▸ GEGEVENS OPDRACHT:
☆ ☆ ☆

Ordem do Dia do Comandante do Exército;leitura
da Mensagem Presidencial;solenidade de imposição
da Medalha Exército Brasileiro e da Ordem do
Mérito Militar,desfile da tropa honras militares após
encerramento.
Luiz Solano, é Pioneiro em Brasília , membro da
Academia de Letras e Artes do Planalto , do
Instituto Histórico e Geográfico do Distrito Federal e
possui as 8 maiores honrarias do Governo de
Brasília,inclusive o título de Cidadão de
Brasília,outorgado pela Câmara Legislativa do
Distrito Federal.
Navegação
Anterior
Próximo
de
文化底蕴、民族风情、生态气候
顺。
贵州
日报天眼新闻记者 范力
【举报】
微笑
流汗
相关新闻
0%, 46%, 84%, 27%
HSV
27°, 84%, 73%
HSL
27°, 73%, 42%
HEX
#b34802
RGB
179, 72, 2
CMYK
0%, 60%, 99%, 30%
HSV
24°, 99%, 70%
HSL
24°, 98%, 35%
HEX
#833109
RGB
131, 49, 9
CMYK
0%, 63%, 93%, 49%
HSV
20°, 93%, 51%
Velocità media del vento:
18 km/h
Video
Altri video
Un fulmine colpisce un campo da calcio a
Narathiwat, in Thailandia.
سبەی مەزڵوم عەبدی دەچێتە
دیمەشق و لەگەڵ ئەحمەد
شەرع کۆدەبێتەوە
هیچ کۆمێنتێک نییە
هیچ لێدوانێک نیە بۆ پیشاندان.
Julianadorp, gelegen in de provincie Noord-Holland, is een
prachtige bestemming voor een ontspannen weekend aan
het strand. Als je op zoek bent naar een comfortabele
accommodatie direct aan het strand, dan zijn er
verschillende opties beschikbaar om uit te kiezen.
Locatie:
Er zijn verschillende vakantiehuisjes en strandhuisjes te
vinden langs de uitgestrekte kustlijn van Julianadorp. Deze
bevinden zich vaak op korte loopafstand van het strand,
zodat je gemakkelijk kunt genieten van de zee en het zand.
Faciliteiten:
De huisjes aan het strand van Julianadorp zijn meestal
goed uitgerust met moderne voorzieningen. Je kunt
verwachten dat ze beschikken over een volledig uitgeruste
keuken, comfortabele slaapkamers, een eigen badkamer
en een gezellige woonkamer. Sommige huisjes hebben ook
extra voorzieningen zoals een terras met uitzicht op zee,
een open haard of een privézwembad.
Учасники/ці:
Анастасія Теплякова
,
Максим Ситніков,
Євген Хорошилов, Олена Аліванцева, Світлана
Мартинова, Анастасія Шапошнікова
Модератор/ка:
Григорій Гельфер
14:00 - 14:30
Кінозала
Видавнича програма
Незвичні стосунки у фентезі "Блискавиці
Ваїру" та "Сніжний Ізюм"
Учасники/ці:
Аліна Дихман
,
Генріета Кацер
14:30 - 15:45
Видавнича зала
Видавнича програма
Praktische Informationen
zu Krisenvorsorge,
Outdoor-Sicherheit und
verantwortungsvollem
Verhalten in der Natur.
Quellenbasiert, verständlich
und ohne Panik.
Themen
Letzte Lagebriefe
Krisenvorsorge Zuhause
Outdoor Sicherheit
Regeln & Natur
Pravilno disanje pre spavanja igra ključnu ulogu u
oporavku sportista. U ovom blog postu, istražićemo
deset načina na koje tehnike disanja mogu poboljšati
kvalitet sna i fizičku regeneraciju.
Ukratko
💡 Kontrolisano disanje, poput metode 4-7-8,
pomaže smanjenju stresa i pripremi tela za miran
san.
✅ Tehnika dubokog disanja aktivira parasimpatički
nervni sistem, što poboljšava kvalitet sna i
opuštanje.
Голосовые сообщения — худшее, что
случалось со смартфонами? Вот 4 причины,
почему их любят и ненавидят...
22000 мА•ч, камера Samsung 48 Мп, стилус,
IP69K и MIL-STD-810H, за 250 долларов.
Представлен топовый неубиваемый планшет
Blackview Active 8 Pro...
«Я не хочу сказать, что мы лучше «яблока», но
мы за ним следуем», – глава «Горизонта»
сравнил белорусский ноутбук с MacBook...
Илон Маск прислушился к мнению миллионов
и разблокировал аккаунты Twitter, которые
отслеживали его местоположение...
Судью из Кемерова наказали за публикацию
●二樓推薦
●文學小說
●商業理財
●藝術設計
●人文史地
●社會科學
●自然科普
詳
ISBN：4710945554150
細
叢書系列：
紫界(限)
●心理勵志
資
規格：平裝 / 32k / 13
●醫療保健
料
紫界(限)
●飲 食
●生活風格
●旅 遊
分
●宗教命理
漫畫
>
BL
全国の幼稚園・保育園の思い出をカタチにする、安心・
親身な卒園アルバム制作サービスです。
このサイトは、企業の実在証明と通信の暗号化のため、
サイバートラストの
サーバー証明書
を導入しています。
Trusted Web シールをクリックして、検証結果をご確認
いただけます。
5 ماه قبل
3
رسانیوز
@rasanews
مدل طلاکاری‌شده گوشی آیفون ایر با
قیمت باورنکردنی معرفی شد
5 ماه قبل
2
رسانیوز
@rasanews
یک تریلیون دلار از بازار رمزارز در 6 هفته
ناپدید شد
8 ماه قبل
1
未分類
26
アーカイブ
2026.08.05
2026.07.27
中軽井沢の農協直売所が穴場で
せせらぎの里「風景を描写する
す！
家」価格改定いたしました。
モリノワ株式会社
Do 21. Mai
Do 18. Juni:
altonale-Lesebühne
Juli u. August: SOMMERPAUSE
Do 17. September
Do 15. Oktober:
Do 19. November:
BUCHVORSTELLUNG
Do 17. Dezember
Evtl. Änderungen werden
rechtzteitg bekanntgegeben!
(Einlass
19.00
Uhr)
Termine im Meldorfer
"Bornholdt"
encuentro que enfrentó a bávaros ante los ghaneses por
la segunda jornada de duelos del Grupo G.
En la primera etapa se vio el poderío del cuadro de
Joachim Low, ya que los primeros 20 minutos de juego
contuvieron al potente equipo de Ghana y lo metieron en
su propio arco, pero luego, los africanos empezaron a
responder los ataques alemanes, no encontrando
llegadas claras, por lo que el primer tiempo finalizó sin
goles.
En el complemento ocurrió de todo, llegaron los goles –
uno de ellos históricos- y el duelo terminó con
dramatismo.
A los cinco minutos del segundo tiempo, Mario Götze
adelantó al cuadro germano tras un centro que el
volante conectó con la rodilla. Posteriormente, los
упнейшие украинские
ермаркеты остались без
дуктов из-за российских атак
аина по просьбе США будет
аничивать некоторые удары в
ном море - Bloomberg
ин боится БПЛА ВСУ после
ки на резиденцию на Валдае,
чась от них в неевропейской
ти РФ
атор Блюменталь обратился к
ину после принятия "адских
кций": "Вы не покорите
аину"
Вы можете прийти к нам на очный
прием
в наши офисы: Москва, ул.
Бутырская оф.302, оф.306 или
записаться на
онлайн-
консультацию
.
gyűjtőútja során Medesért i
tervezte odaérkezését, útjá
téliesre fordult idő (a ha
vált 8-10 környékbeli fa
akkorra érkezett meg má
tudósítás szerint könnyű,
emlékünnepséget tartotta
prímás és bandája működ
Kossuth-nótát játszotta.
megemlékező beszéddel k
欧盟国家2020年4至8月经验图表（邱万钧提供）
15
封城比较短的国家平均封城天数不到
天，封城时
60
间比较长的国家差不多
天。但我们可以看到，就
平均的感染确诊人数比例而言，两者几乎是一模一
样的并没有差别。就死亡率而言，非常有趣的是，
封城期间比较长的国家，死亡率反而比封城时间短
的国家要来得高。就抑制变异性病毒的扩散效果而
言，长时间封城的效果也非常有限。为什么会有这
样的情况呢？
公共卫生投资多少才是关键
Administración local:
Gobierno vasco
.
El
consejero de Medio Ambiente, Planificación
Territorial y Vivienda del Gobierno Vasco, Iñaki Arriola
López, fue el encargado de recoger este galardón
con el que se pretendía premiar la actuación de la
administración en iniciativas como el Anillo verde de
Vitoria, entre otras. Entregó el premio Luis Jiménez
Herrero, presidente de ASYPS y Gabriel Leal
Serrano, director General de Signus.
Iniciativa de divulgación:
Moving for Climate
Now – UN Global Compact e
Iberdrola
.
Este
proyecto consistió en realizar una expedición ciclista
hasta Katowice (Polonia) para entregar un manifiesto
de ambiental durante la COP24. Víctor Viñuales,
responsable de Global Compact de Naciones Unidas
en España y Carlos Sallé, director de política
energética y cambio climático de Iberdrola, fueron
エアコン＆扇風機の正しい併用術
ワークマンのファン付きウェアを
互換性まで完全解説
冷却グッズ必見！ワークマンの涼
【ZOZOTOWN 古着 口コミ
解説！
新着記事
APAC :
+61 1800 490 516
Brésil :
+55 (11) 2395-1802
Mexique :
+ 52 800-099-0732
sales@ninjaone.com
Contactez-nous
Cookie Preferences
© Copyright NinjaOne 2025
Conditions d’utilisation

☆ ☆ ☆

▸ DETAILS OPDRACHT: Zet alles van het begin van de records tot en met de regel met "vinden langs de" om in een JSON-lijst van strings, met één string per regel en zonder lege regels. Neem alleen deze regels op.

▸ RESULTAAT OPDRACHT:
[
  "Ordem do Dia do Comandante do Exército;leitura",
  "da Mensagem Presidencial;solenidade de imposição",
  "da Medalha Exército Brasileiro e da Ordem do",
  "Mérito Militar,desfile da tropa honras militares após",
  "encerramento.",
  "Luiz Solano, é Pioneiro em Brasília , membro da",
  "Academia de Letras e Artes do Planalto , do",
  "Instituto Histórico e Geográfico do Distrito Federal e",
  "possui as 8 maiores honrarias do Governo de",
  "Brasília,inclusive o título de Cidadão de",
  "Brasília,outorgado pela Câmara Legislativa do",
  "Distrito Federal.",
  "Navegação",
  "Anterior",
  "Próximo",
  "de",
  "文化底蕴、民族风情、生态气候",
  "顺。",
  "贵州",
  "日报天眼新闻记者 范力",
  "【举报】",
  "微笑",
  "流汗",
  "相关新闻",
  "0%, 46%, 84%, 27%",
  "HSV",
  "27°, 84%, 73%",
  "HSL",
  "27°, 73%, 42%",
  "HEX",
  "#b34802",
  "RGB",
  "179, 72, 2",
  "CMYK",
  "0%, 60%, 99%, 30%",
  "HSV",
  "24°, 99%, 70%",
  "HSL",
  "24°, 98%, 35%",
  "HEX",
  "#833109",
  "RGB",
  "131, 49, 9",
  "CMYK",
  "0%, 63%, 93%, 49%",
  "HSV",
  "20°, 93%, 51%",
  "Velocità media del vento:",
  "18 km/h",
  "Video",
  "Altri video",
  "Un fulmine colpisce un campo da calcio a",
  "Narathiwat, in Thailandia.",
  "سبەی مەزڵوم عەبدی دەچێتە",
  "دیمەشق و لەگەڵ ئەحمەد",
  "شەرع کۆدەبێتەوە",
  "هیچ کۆمێنتێک نییە",
  "هیچ لێدوانێک نیە بۆ پیشاندان.",
  "Julianadorp, gelegen in de provincie Noord-Holland, is een",
  "prachtige bestemming voor een ontspannen weekend aan",
  "het strand. Als je op zoek bent naar een comfortabele",
  "accommodatie direct aan het strand, dan zijn er",
  "verschillende opties beschikbaar om uit te kiezen.",
  "Locatie:",
  "Er zijn verschillende vakantiehuisjes en strandhuisjes te",
  "vinden langs de uitgestrekte kustlijn van Julianadorp. Deze"
]